Records contained in a dataset:
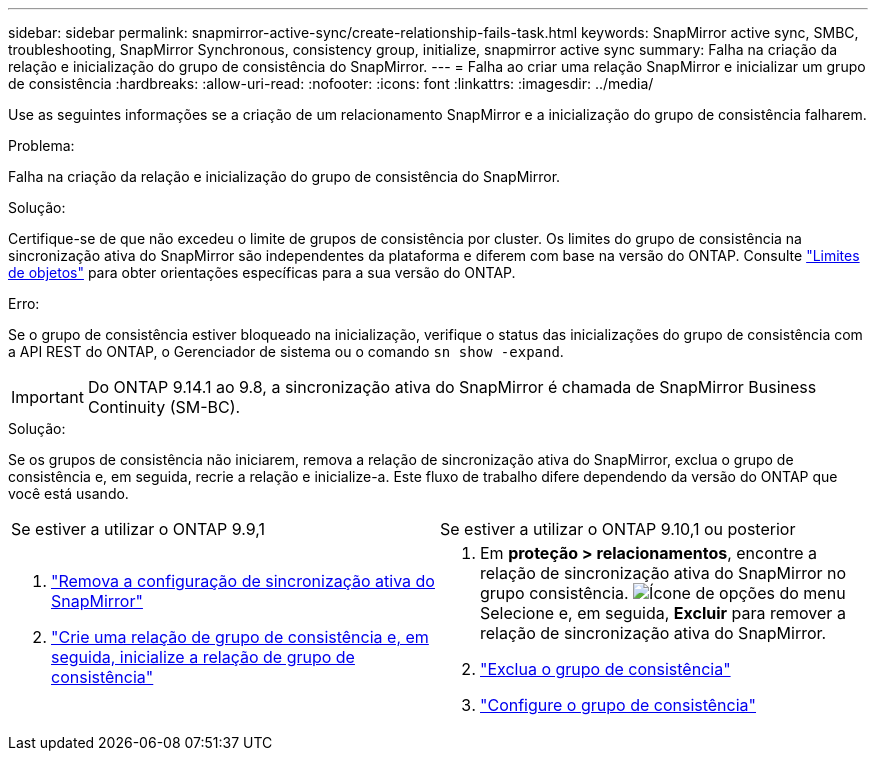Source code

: ---
sidebar: sidebar 
permalink: snapmirror-active-sync/create-relationship-fails-task.html 
keywords: SnapMirror active sync, SMBC, troubleshooting, SnapMirror Synchronous, consistency group, initialize, snapmirror active sync 
summary: Falha na criação da relação e inicialização do grupo de consistência do SnapMirror. 
---
= Falha ao criar uma relação SnapMirror e inicializar um grupo de consistência
:hardbreaks:
:allow-uri-read: 
:nofooter: 
:icons: font
:linkattrs: 
:imagesdir: ../media/


[role="lead"]
Use as seguintes informações se a criação de um relacionamento SnapMirror e a inicialização do grupo de consistência falharem.

.Problema:
Falha na criação da relação e inicialização do grupo de consistência do SnapMirror.

.Solução:
Certifique-se de que não excedeu o limite de grupos de consistência por cluster. Os limites do grupo de consistência na sincronização ativa do SnapMirror são independentes da plataforma e diferem com base na versão do ONTAP. Consulte link:limits-reference.html["Limites de objetos"] para obter orientações específicas para a sua versão do ONTAP.

.Erro:
Se o grupo de consistência estiver bloqueado na inicialização, verifique o status das inicializações do grupo de consistência com a API REST do ONTAP, o Gerenciador de sistema ou o comando `sn show -expand`.


IMPORTANT: Do ONTAP 9.14.1 ao 9.8, a sincronização ativa do SnapMirror é chamada de SnapMirror Business Continuity (SM-BC).

.Solução:
Se os grupos de consistência não iniciarem, remova a relação de sincronização ativa do SnapMirror, exclua o grupo de consistência e, em seguida, recrie a relação e inicialize-a. Este fluxo de trabalho difere dependendo da versão do ONTAP que você está usando.

|===


| Se estiver a utilizar o ONTAP 9.9,1 | Se estiver a utilizar o ONTAP 9.10,1 ou posterior 


 a| 
. link:remove-configuration-task.html["Remova a configuração de sincronização ativa do SnapMirror"]
. link:protect-task.html["Crie uma relação de grupo de consistência e, em seguida, inicialize a relação de grupo de consistência"]

 a| 
. Em *proteção > relacionamentos*, encontre a relação de sincronização ativa do SnapMirror no grupo consistência. image:../media/icon_kabob.gif["Ícone de opções do menu"]Selecione e, em seguida, *Excluir* para remover a relação de sincronização ativa do SnapMirror.
. link:../consistency-groups/delete-task.html["Exclua o grupo de consistência"]
. link:../consistency-groups/configure-task.html["Configure o grupo de consistência"]


|===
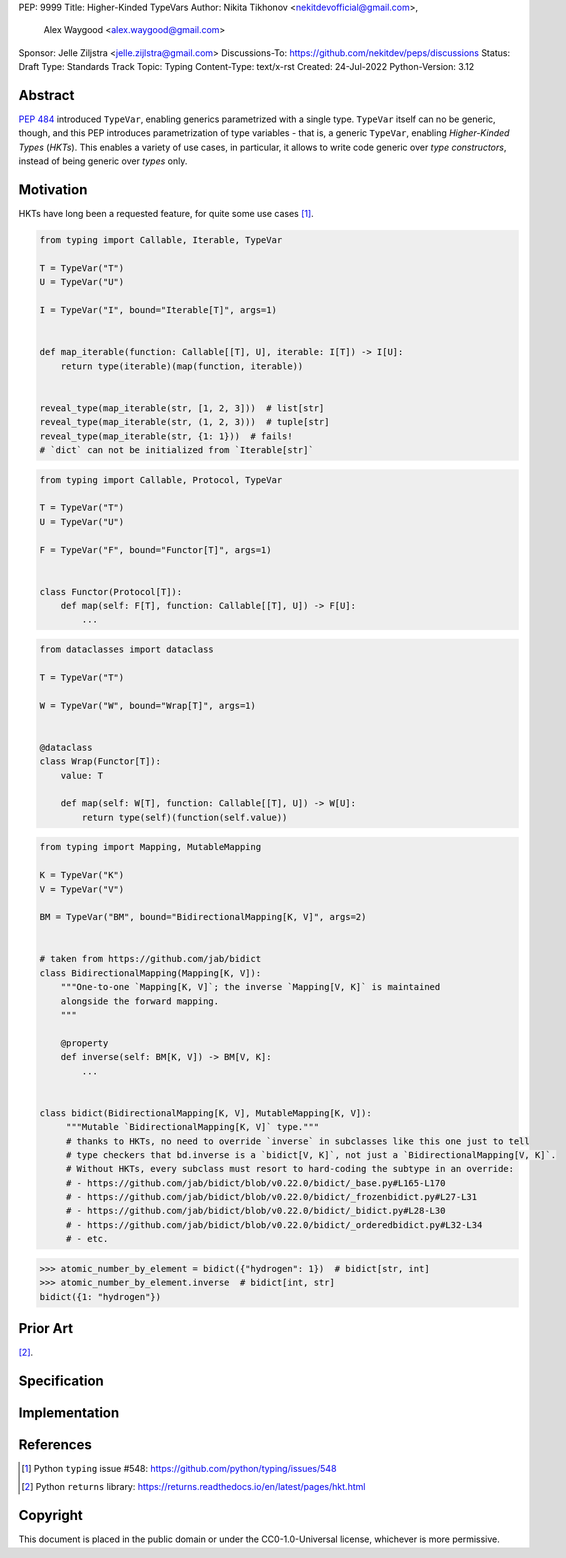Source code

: PEP: 9999
Title: Higher-Kinded TypeVars
Author: Nikita Tikhonov <nekitdevofficial@gmail.com>,
        Alex Waygood <alex.waygood@gmail.com>
Sponsor: Jelle Ziljstra <jelle.zijlstra@gmail.com>
Discussions-To: https://github.com/nekitdev/peps/discussions
Status: Draft
Type: Standards Track
Topic: Typing
Content-Type: text/x-rst
Created: 24-Jul-2022
Python-Version: 3.12

Abstract
========

:pep:`484` introduced ``TypeVar``, enabling generics parametrized with a single type.
``TypeVar`` itself can no be generic, though, and this PEP introduces
parametrization of type variables - that is, a generic ``TypeVar``, enabling *Higher-Kinded Types*
(*HKTs*). This enables a variety of use cases, in particular, it allows to write code generic
over *type constructors*, instead of being generic over *types* only.

Motivation
==========

HKTs have long been a requested feature, for quite some use cases [#typing-548]_.

.. code:: python

    from typing import Callable, Iterable, TypeVar

    T = TypeVar("T")
    U = TypeVar("U")

    I = TypeVar("I", bound="Iterable[T]", args=1)


    def map_iterable(function: Callable[[T], U], iterable: I[T]) -> I[U]:
        return type(iterable)(map(function, iterable))


    reveal_type(map_iterable(str, [1, 2, 3]))  # list[str]
    reveal_type(map_iterable(str, (1, 2, 3)))  # tuple[str]
    reveal_type(map_iterable(str, {1: 1}))  # fails!
    # `dict` can not be initialized from `Iterable[str]`

.. code:: python

    from typing import Callable, Protocol, TypeVar

    T = TypeVar("T")
    U = TypeVar("U")

    F = TypeVar("F", bound="Functor[T]", args=1)


    class Functor(Protocol[T]):
        def map(self: F[T], function: Callable[[T], U]) -> F[U]:
            ...

.. code:: python

    from dataclasses import dataclass

    T = TypeVar("T")

    W = TypeVar("W", bound="Wrap[T]", args=1)


    @dataclass
    class Wrap(Functor[T]):
        value: T

        def map(self: W[T], function: Callable[[T], U]) -> W[U]:
            return type(self)(function(self.value))

.. code:: python

    from typing import Mapping, MutableMapping

    K = TypeVar("K")
    V = TypeVar("V")

    BM = TypeVar("BM", bound="BidirectionalMapping[K, V]", args=2)


    # taken from https://github.com/jab/bidict
    class BidirectionalMapping(Mapping[K, V]):
        """One-to-one `Mapping[K, V]`; the inverse `Mapping[V, K]` is maintained
        alongside the forward mapping.
        """

        @property
        def inverse(self: BM[K, V]) -> BM[V, K]:
            ...


    class bidict(BidirectionalMapping[K, V], MutableMapping[K, V]):
         """Mutable `BidirectionalMapping[K, V]` type."""
         # thanks to HKTs, no need to override `inverse` in subclasses like this one just to tell
         # type checkers that bd.inverse is a `bidict[V, K]`, not just a `BidirectionalMapping[V, K]`.
         # Without HKTs, every subclass must resort to hard-coding the subtype in an override:
         # - https://github.com/jab/bidict/blob/v0.22.0/bidict/_base.py#L165-L170
         # - https://github.com/jab/bidict/blob/v0.22.0/bidict/_frozenbidict.py#L27-L31
         # - https://github.com/jab/bidict/blob/v0.22.0/bidict/_bidict.py#L28-L30
         # - https://github.com/jab/bidict/blob/v0.22.0/bidict/_orderedbidict.py#L32-L34
         # - etc. 

.. code:: python

    >>> atomic_number_by_element = bidict({"hydrogen": 1})  # bidict[str, int]
    >>> atomic_number_by_element.inverse  # bidict[int, str]
    bidict({1: "hydrogen"})


Prior Art
=========

[#returns-hkt]_.

Specification
=============

Implementation
==============

References
==========

.. [#typing-548] Python ``typing`` issue #548:
   https://github.com/python/typing/issues/548

.. [#returns-hkt] Python ``returns`` library:
   https://returns.readthedocs.io/en/latest/pages/hkt.html

Copyright
=========

This document is placed in the public domain or under the
CC0-1.0-Universal license, whichever is more permissive.

..
   Local Variables:
   mode: indented-text
   indent-tabs-mode: nil
   sentence-end-double-space: t
   fill-column: 70
   coding: utf-8
   End:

#### REQUIREMENT:
Although the records contain pictures, restate them word for word with those pictures left out.

#### WRITTEN REPLY:
Source code

: ---
sidebar: sidebar 
permalink: snapmirror-active-sync/create-relationship-fails-task.html 
keywords: SnapMirror active sync, SMBC, troubleshooting, SnapMirror Synchronous, consistency group, initialize, snapmirror active sync 
summary: Falha na criação da relação e inicialização do grupo de consistência do SnapMirror. 
---
= Falha ao criar uma relação SnapMirror e inicializar um grupo de consistência
:hardbreaks:
:allow-uri-read: 
:nofooter: 
:icons: font
:linkattrs: 
:imagesdir: ../media/


[role="lead"]
Use as seguintes informações se a criação de um relacionamento SnapMirror e a inicialização do grupo de consistência falharem.

.Problema:
Falha na criação da relação e inicialização do grupo de consistência do SnapMirror.

.Solução:
Certifique-se de que não excedeu o limite de grupos de consistência por cluster. Os limites do grupo de consistência na sincronização ativa do SnapMirror são independentes da plataforma e diferem com base na versão do ONTAP. Consulte link:limits-reference.html["Limites de objetos"] para obter orientações específicas para a sua versão do ONTAP.

.Erro:
Se o grupo de consistência estiver bloqueado na inicialização, verifique o status das inicializações do grupo de consistência com a API REST do ONTAP, o Gerenciador de sistema ou o comando `sn show -expand`.


IMPORTANT: Do ONTAP 9.14.1 ao 9.8, a sincronização ativa do SnapMirror é chamada de SnapMirror Business Continuity (SM-BC).

.Solução:
Se os grupos de consistência não iniciarem, remova a relação de sincronização ativa do SnapMirror, exclua o grupo de consistência e, em seguida, recrie a relação e inicialize-a. Este fluxo de trabalho difere dependendo da versão do ONTAP que você está usando.

|===


| Se estiver a utilizar o ONTAP 9.9,1 | Se estiver a utilizar o ONTAP 9.10,1 ou posterior 


 a| 
. link:remove-configuration-task.html["Remova a configuração de sincronização ativa do SnapMirror"]
. link:protect-task.html["Crie uma relação de grupo de consistência e, em seguida, inicialize a relação de grupo de consistência"]

 a| 
. Em *proteção > relacionamentos*, encontre a relação de sincronização ativa do SnapMirror no grupo consistência. image:../media/icon_kabob.gif["Ícone de opções do menu"]Selecione e, em seguida, *Excluir* para remover a relação de sincronização ativa do SnapMirror.
. link:../consistency-groups/delete-task.html["Exclua o grupo de consistência"]
. link:../consistency-groups/configure-task.html["Configure o grupo de consistência"]


|===
Source code

: PEP: 9999
Title: Higher-Kinded TypeVars
Author: Nikita Tikhonov <nekitdevofficial@gmail.com>,
        Alex Waygood <alex.waygood@gmail.com>
Sponsor: Jelle Ziljstra <jelle.zijlstra@gmail.com>
Discussions-To: https://github.com/nekitdev/peps/discussions
Status: Draft
Type: Standards Track
Topic: Typing
Content-Type: text/x-rst
Created: 24-Jul-2022
Python-Version: 3.12

Abstract
========

:pep:`484` introduced ``TypeVar``, enabling generics parametrized with a single type.
``TypeVar`` itself can no be generic, though, and this PEP introduces
parametrization of type variables - that is, a generic ``TypeVar``, enabling *Higher-Kinded Types*
(*HKTs*). This enables a variety of use cases, in particular, it allows to write code generic
over *type constructors*, instead of being generic over *types* only.

Motivation
==========

HKTs have long been a requested feature, for quite some use cases [#typing-548]_.

.. code:: python

    from typing import Callable, Iterable, TypeVar

    T = TypeVar("T")
    U = TypeVar("U")

    I = TypeVar("I", bound="Iterable[T]", args=1)


    def map_iterable(function: Callable[[T], U], iterable: I[T]) -> I[U]:
        return type(iterable)(map(function, iterable))


    reveal_type(map_iterable(str, [1, 2, 3]))  # list[str]
    reveal_type(map_iterable(str, (1, 2, 3)))  # tuple[str]
    reveal_type(map_iterable(str, {1: 1}))  # fails!
    # `dict` can not be initialized from `Iterable[str]`

.. code:: python

    from typing import Callable, Protocol, TypeVar

    T = TypeVar("T")
    U = TypeVar("U")

    F = TypeVar("F", bound="Functor[T]", args=1)


    class Functor(Protocol[T]):
        def map(self: F[T], function: Callable[[T], U]) -> F[U]:
            ...

.. code:: python

    from dataclasses import dataclass

    T = TypeVar("T")

    W = TypeVar("W", bound="Wrap[T]", args=1)


    @dataclass
    class Wrap(Functor[T]):
        value: T

        def map(self: W[T], function: Callable[[T], U]) -> W[U]:
            return type(self)(function(self.value))

.. code:: python

    from typing import Mapping, MutableMapping

    K = TypeVar("K")
    V = TypeVar("V")

    BM = TypeVar("BM", bound="BidirectionalMapping[K, V]", args=2)


    # taken from https://github.com/jab/bidict
    class BidirectionalMapping(Mapping[K, V]):
        """One-to-one `Mapping[K, V]`; the inverse `Mapping[V, K]` is maintained
        alongside the forward mapping.
        """

        @property
        def inverse(self: BM[K, V]) -> BM[V, K]:
            ...


    class bidict(BidirectionalMapping[K, V], MutableMapping[K, V]):
         """Mutable `BidirectionalMapping[K, V]` type."""
         # thanks to HKTs, no need to override `inverse` in subclasses like this one just to tell
         # type checkers that bd.inverse is a `bidict[V, K]`, not just a `BidirectionalMapping[V, K]`.
         # Without HKTs, every subclass must resort to hard-coding the subtype in an override:
         # - https://github.com/jab/bidict/blob/v0.22.0/bidict/_base.py#L165-L170
         # - https://github.com/jab/bidict/blob/v0.22.0/bidict/_frozenbidict.py#L27-L31
         # - https://github.com/jab/bidict/blob/v0.22.0/bidict/_bidict.py#L28-L30
         # - https://github.com/jab/bidict/blob/v0.22.0/bidict/_orderedbidict.py#L32-L34
         # - etc. 

.. code:: python

    >>> atomic_number_by_element = bidict({"hydrogen": 1})  # bidict[str, int]
    >>> atomic_number_by_element.inverse  # bidict[int, str]
    bidict({1: "hydrogen"})


Prior Art
=========

[#returns-hkt]_.

Specification
=============

Implementation
==============

References
==========

.. [#typing-548] Python ``typing`` issue #548:
   https://github.com/python/typing/issues/548

.. [#returns-hkt] Python ``returns`` library:
   https://returns.readthedocs.io/en/latest/pages/hkt.html

Copyright
=========

This document is placed in the public domain or under the
CC0-1.0-Universal license, whichever is more permissive.

..
   Local Variables:
   mode: indented-text
   indent-tabs-mode: nil
   sentence-end-double-space: t
   fill-column: 70
   coding: utf-8
   End:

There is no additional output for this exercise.